The major idea behind latent space projections, putting objects in a different and continuous dimensional space, is that your objects will have a representation (a vector) that has more interesting calculus characteristics than basic objects.
Word2Vec algorithms do this:
Imagine that you have a sentence:
The dog has to go ___ for a walk in the park.
You obviously want to fill the blank with the word "outside" but you could also have "out". The w2v algorithms are inspired by this idea. You'd like all words that fill in the blanks near, because they belong together. Therefore the words "out" and "outside" will be closer together whereas a word like "carrot" would be farther away.

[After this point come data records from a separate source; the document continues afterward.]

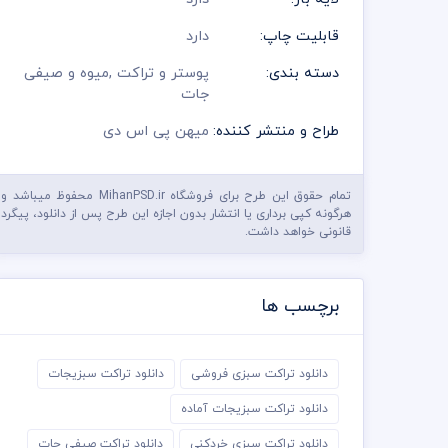
قابلیت چاپ:
دارد
دسته بندی:
پوستر و تراکت
,
میوه و صیفی
جات
طراح و منتشر کننده:
میهن پی اس دی
تمام حقوق این طرح برای فروشگاه MihanPSD.ir محفوظ میباشد و
هرگونه کپی برداری یا انتشار بدون اجازه این طرح پس از دانلود، پیگرد
قانونی خواهد داشت.
برچسب ها
دانلود تراکت سبزی فروشی
دانلود تراکت سبزیجات
دانلود تراکت سبزیجات آماده
دانلود تراکت سبزی خردکنی
دانلود تراکت صیفی جات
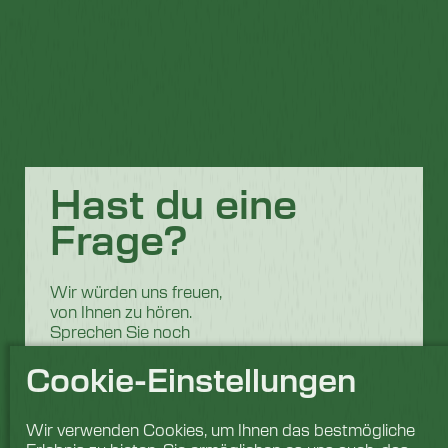
Hast du eine
Frage?
Wir würden uns freuen,
von Ihnen zu hören.
Sprechen Sie noch
heute mit unserem
Cookie-Einstellungen
Team.
Wir verwenden Cookies, um Ihnen das bestmögliche
Erkundigen Sie sich jetzt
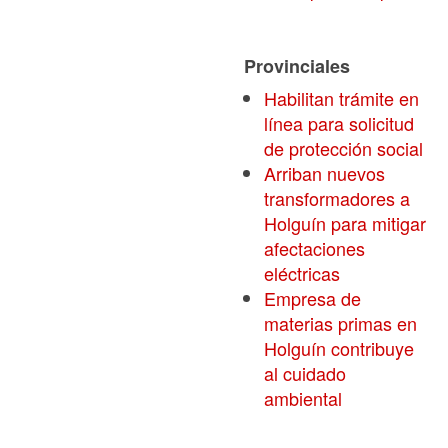
Provinciales
Habilitan trámite en
línea para solicitud
de protección social
Arriban nuevos
transformadores a
Holguín para mitigar
afectaciones
eléctricas
Empresa de
materias primas en
Holguín contribuye
al cuidado
ambiental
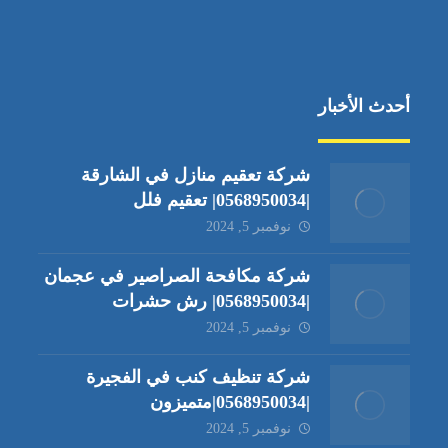
أحدث الأخبار
شركة تعقيم منازل في الشارقة
|0568950034| تعقيم فلل
نوفمبر 5, 2024
شركة مكافحة الصراصير في عجمان
|0568950034| رش حشرات
نوفمبر 5, 2024
شركة تنظيف كنب في الفجيرة
|0568950034|متميزون
نوفمبر 5, 2024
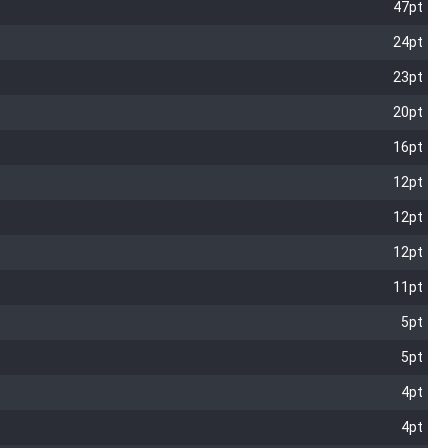
47pt
24pt
23pt
20pt
16pt
12pt
12pt
12pt
11pt
5pt
5pt
4pt
4pt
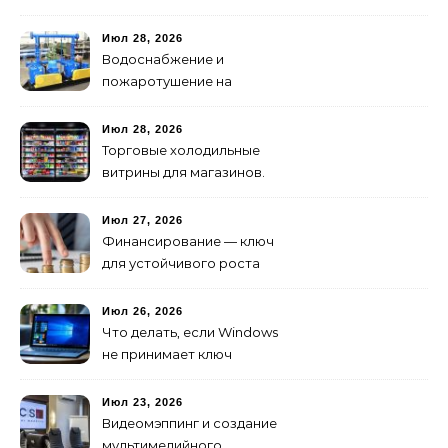
стали мощнее и почему
создание клипов
Июл 28, 2026
изменилось навсегда
Водоснабжение и
пожаротушение на
объекте: какое
оборудование
Июл 28, 2026
предусмотреть заранее
Торговые холодильные
витрины для магазинов.
Июл 27, 2026
Финансирование — ключ
для устойчивого роста
любого бизнеса
Июл 26, 2026
Что делать, если Windows
не принимает ключ
активации
Июл 23, 2026
Видеомэппинг и создание
мультимедийного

This is sort of the "intuition" behind word2vec. For a real mathematical explanation of what's going on i'd suggest reading:
- GloVe: Global Vectors for Word Representation
- Linguistic Regularities in Sparse and Explicit Word Representations
- Neural Word Embedding as Implicit Matrix Factorization
For paragraph vectors, the idea is the same as in w2v. Each paragraph can be represented by its words. Two models are presented in the paper.
- In a "Bag of Word" way (the pv-dbow model) where one fixed length paragraph vector is used to predict its words.
- By adding a fixed length paragraph token in word contexts (the pv-dm model). By retropropagating the gradient they get "a sense" of what's missing, bringing paragraph with the same words/topic "missing" close together.
The paragraph vector and word vectors are averaged or concatenated to predict the next word in a context. [...] The paragraph token can be thought of as another word. It acts as a memory that remembers what is missing from the current context – or the topic of the paragraph
For full understanding on how these vectors are built you'll need to learn how neural nets are built and how the backpropagation algorithm works. (i'd suggest starting by this video and Andrew NG's Coursera class)
NB: Softmax is just a fancy way of saying classification, each word in w2v algorithms is considered as a class. Hierarchical softmax/negative sampling are tricks to speed up softmax and handle a lot of classes.